Exercise instructions:
Transcribe exactly every line from the one with "chance to spend" to the last line of the listing below, including both.
═══ Entries supplied
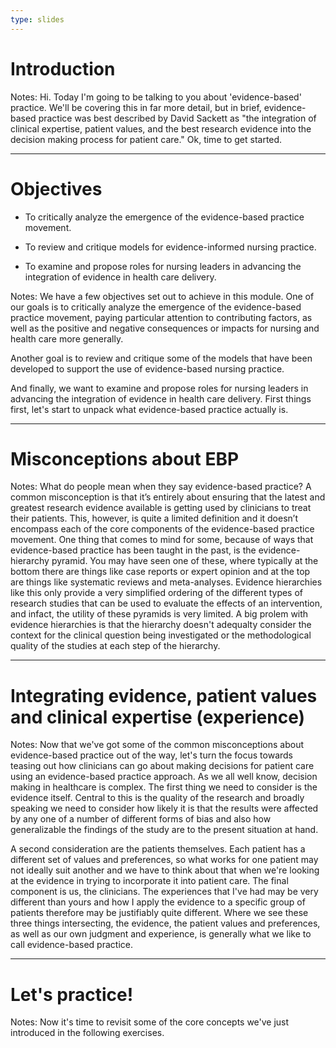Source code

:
 ```yaml
---
type: slides
---
```


# Introduction

Notes: Hi. Today I'm going to be talking to you about 'evidence-based' practice.  We'll be covering this in far more detail, but in brief, evidence-based practice was best described by David Sackett as "the integration of clinical expertise, patient values, and the best research evidence into the decision making process for patient care." Ok, time to get started.

---

# Objectives

- To critically analyze the emergence of the evidence-based practice movement.

- To review and critique models for evidence-informed nursing practice.

- To examine and propose roles for nursing leaders in advancing the <br> integration of evidence in health care delivery.

Notes: We have a few objectives set out to achieve in this module. One of our goals is to critically analyze the emergence of the evidence-based practice movement, paying particular attention to contributing factors, as well as the positive and negative consequences or impacts for nursing and health care more generally.

Another goal is to review and critique some of the models that have been developed to support the use of evidence-based nursing practice.

And finally, we want to examine and propose roles for nursing leaders in advancing the integration of evidence in health care delivery. First things first, let's start to unpack what evidence-based practice actually is. 

---
# Misconceptions about EBP

Notes: What do people mean when they say evidence-based practice? A common misconception is that it’s entirely about ensuring that the latest and greatest research evidence available is getting used by clinicians to treat their patients. This, however, is quite a limited definition and it doesn’t encompass each of the core components of the evidence-based practice movement. One thing that comes to mind for some, because of ways that evidence-based practice has been taught in the past, is the evidence-hierarchy pyramid. You may have seen one of these, where typically at the bottom there are things like case reports or expert opinion and at the top are things like systematic reviews and meta-analyses. Evidence hierarchies like this only provide a very simplified ordering of the different types of research studies that can be used to evaluate the effects of an intervention, and infact, the utility of these pyramids is very limited. A big prolem with evidence hierarchies is that the hierarchy doesn't adequalty consider the context for the clinical question being investigated or the methodological quality of the studies at each step of the hierarchy. 

---
# Integrating evidence, patient values and clinical expertise (experience)

Notes: Now that we've got some of the common misconceptions about evidence-based practice out of the way, let's turn the focus towards teasing out how clinicians can go about making decisions for patient care using an evidence-based practice approach. As we all well know, decision making in healthcare is complex. The first thing we need to consider is the evidence itself. Central to this is the quality of the research and broadly speaking we need to consider how likely it is that the results were affected by any one of a number of different forms of bias and also how generalizable the findings of the study are to the present situation at hand. 

A second consideration are the patients themselves.  Each patient has a different set of values and preferences, so what works for one patient may not ideally suit another and we have to think about that when we're looking at the evidence in trying to incorporate it into patient care. The final component is us, the clinicians. The experiences that I've had may be very different than yours and how I apply the evidence to a specific group of patients therefore may be justifiably quite different. Where we see these three things intersecting, the evidence, the patient values and preferences, as well as our own judgment and experience, is generally what we like to call evidence-based practice.

---

# Let's practice!

Notes: Now it's time to revisit some of the core concepts we've just introduced in the following exercises.
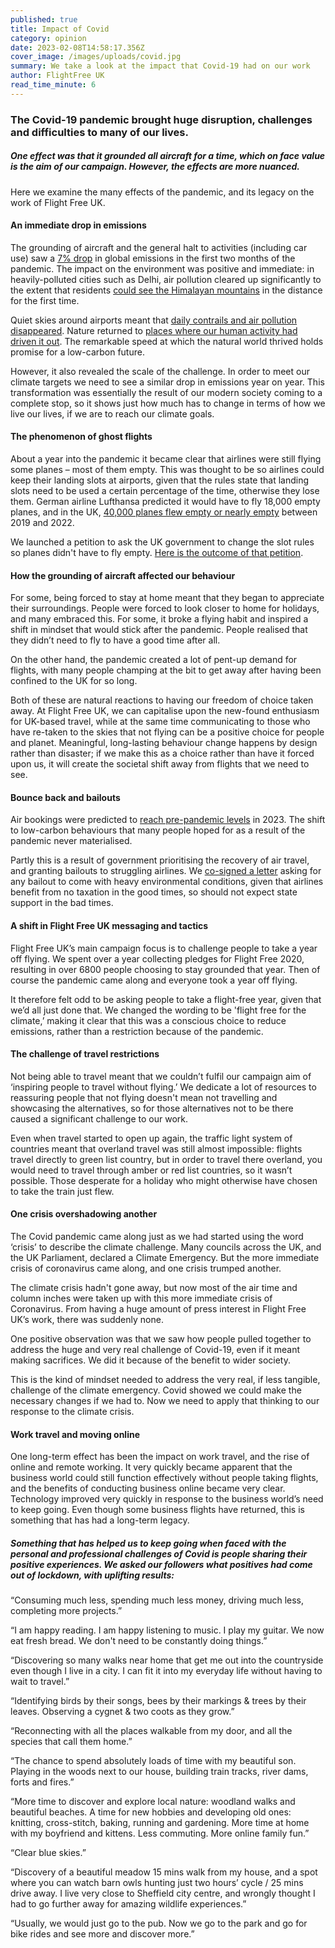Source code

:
 ```yaml
---
published: true
title: Impact of Covid
category: opinion
date: 2023-02-08T14:58:17.356Z
cover_image: /images/uploads/covid.jpg
summary: We take a look at the impact that Covid-19 had on our work
author: FlightFree UK
read_time_minute: 6
---
```

### The Covid-19 pandemic brought huge disruption, challenges and difficulties to many of our lives.

##### One effect was that it grounded all aircraft for a time, which on face value is the aim of our campaign. However, the effects are more nuanced. 

Here we examine the many effects of the pandemic, and its legacy on the work of Flight Free UK.

#### An immediate drop in emissions

The grounding of aircraft and the general halt to activities (including car use) saw a [7% drop](https://sustainability.stanford.edu/news/covid-lockdown-causes-record-drop-carbon-emissions-2020) in global emissions in the first two months of the pandemic. The impact on the environment was positive and immediate: in heavily-polluted cities such as Delhi, air pollution cleared up significantly to the extent that residents [could see the Himalayan mountains](https://edition.cnn.com/travel/article/himalayas-visible-lockdown-india-scli-intl/index.html) in the distance for the first time.

Quiet skies around airports meant that [daily contrails and air pollution disappeared](/post/a-story-in-the-clouds). Nature returned to [places where our human activity had driven it out](https://www.businessinsider.com/photos-show-nature-is-reclaiming-urban-areas-amid-coronavirus-2020-4?r=US&IR=T). The remarkable speed at which the natural world thrived holds promise for a low-carbon future. 

However, it also revealed the scale of the challenge. In order to meet our climate targets we need to see a similar drop in emissions year on year. This transformation was essentially the result of our modern society coming to a complete stop, so it shows just how much has to change in terms of how we live our lives, if we are to reach our climate goals.

#### The phenomenon of ghost flights

About a year into the pandemic it became clear that airlines were s﻿till flying some planes – most of them empty. T﻿his was thought to be so airlines could keep their landing slots at airports, given that the rules state that landing slots need to be used a certain percentage of the time, otherwise they lose them. G﻿erman airline Lufthansa p﻿redicted it would have to fly 18,000 empty planes, and in the UK, [40,000 planes flew empty or nearly empty](https://www.theguardian.com/environment/2022/sep/28/revealed-5000-completely-empty-ghost-flights-in-uk-since-2019-data-shows) between 2019 and 2022. 



We launched a petition to ask the UK government to change the slot rules so planes didn't have to fly empty. [Here is the outcome of that petition](/post/ghost-flights-petition-response/).

#### How the grounding of aircraft affected our behaviour

For some, being forced to stay at home meant that they began to appreciate their surroundings. People were forced to look closer to home for holidays, and many embraced this. For some, it broke a flying habit and inspired a shift in mindset that would stick after the pandemic. People realised that they didn’t need to fly to have a good time after all.

On the other hand, the pandemic created a lot of pent-up demand for flights, with many people champing at the bit to get away after having been confined to the UK for so long. 

Both of these are natural reactions to having our freedom of choice taken away. At Flight Free UK, we can capitalise upon the new-found enthusiasm for UK-based travel, while at the same time communicating to those who have re-taken to the skies that not flying can be a positive choice for people and planet. Meaningful, long-lasting behaviour change happens by design rather than disaster; if w﻿e make this as a choice rather than have it forced upon us, it will create the societal shift away from flights that we need to see.

#### Bounce back and bailouts

Air bookings were predicted to [reach pre-pandemic levels](https://news.un.org/en/story/2023/02/1133347) in 2023. The shift to low-carbon behaviours that many people hoped for as a result of the pandemic never materialised.

Partly this is a result of government prioritising the recovery of air travel, and granting bailouts to struggling airlines. We [co-signed a letter](https://stay-grounded.org/lets-stay-grounded/savepeoplenotplanes/) asking for any bailout to come with heavy environmental conditions, given that airlines benefit from no taxation in the good times, so should not expect state support in the bad times. 

#### A shift in Flight Free UK messaging and tactics

Flight Free UK’s main campaign focus is to challenge people to take a year off flying. We spent over a year collecting pledges for Flight Free 2020, resulting in over 6800 people choosing to stay grounded that year. Then of course the pandemic came along and everyone took a year off flying. 

It therefore felt odd to be asking people to take a flight-free year, given that we’d all just done that. We changed the wording to be 'flight free for the climate,’ making it clear that this was a conscious choice to reduce emissions, rather than a restriction because of the pandemic. 

#### The challenge of travel restrictions 

Not being able to travel meant that we couldn’t fulfil our campaign aim of ‘inspiring people to travel without flying.’ We dedicate a lot of resources to reassuring people that not flying doesn't mean not travelling and showcasing the alternatives, so for those alternatives not to be there caused a significant challenge to our work.

Even when travel started to open up again, the traffic light system of countries meant that overland travel was still almost impossible: flights travel directly to green list country, but in order to travel there overland, you would need to travel through amber or red list countries, so it wasn’t possible. Those desperate for a holiday who might otherwise have chosen to take the train just flew.

#### One crisis overshadowing another

The Covid pandemic came along just as we had started using the word ‘crisis’ to describe the climate challenge. Many councils across the UK, and the UK Parliament, declared a Climate Emergency. But the more immediate crisis of coronavirus came along, and one crisis trumped another. 

The climate crisis hadn't gone away, but now most of the air time and column inches were taken up with this more immediate crisis of Coronavirus. From having a huge amount of press interest in Flight Free UK’s work, there was suddenly none.

One positive observation was that we saw how people pulled together to address the huge and very real challenge of Covid-19, even if it meant making sacrifices. We did it because of the benefit to wider society. 

This is the kind of mindset needed to address the very real, if less tangible, challenge of the climate emergency. Covid showed we could make the necessary changes if we had to. Now we need to apply that thinking to our response to the climate crisis.

#### Work travel and moving online

One long-term effect has been the impact on work travel, and the rise of online and remote working. It very quickly became apparent that the business world could still function effectively without people taking flights, and the benefits of conducting business online became very clear. Technology improved very quickly in response to the business world’s need to keep going. Even though some business flights have returned, this is something that has had a long-term legacy. 

##### Something that has helped us to keep going when faced with the personal and professional challenges of Covid is people sharing their positive experiences. We asked our followers what positives had come out of lockdown, with uplifting results:

“Consuming much less, spending much less money, driving much less, completing more projects.”

“I am happy reading. I am happy listening to music. I play my guitar. We now eat fresh bread. We don't need to be constantly doing things.”

“Discovering so many walks near home that get me out into the countryside even though I live in a city. I can fit it into my everyday life without having to wait to travel.”

“Identifying birds by their songs, bees by their markings & trees by their leaves. Observing a cygnet & two coots as they grow.”

“Reconnecting with all the places walkable from my door, and all the species that call them home.”

“The chance to spend absolutely loads of time with my beautiful son. Playing in the woods next to our house, building train tracks, river dams, forts and fires.”

“More time to discover and explore local nature: woodland walks and beautiful beaches. A time for new hobbies and developing old ones: knitting, cross-stitch, baking, running and gardening. More time at home with my boyfriend and kittens. Less commuting. More online family fun.”

“Clear blue skies.”

“Discovery of a beautiful meadow 15 mins walk from my house, and a spot where you can watch barn owls hunting just two hours’ cycle / 25 mins drive away. I live very close to Sheffield city centre, and wrongly thought I had to go further away for amazing wildlife experiences.”

“Usually, we would just go to the pub. Now we go to the park and go for bike rides and see more and discover more.”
══════
Result below:
“The chance to spend absolutely loads of time with my beautiful son. Playing in the woods next to our house, building train tracks, river dams, forts and fires.”

“More time to discover and explore local nature: woodland walks and beautiful beaches. A time for new hobbies and developing old ones: knitting, cross-stitch, baking, running and gardening. More time at home with my boyfriend and kittens. Less commuting. More online family fun.”

“Clear blue skies.”

“Discovery of a beautiful meadow 15 mins walk from my house, and a spot where you can watch barn owls hunting just two hours’ cycle / 25 mins drive away. I live very close to Sheffield city centre, and wrongly thought I had to go further away for amazing wildlife experiences.”

“Usually, we would just go to the pub. Now we go to the park and go for bike rides and see more and discover more.”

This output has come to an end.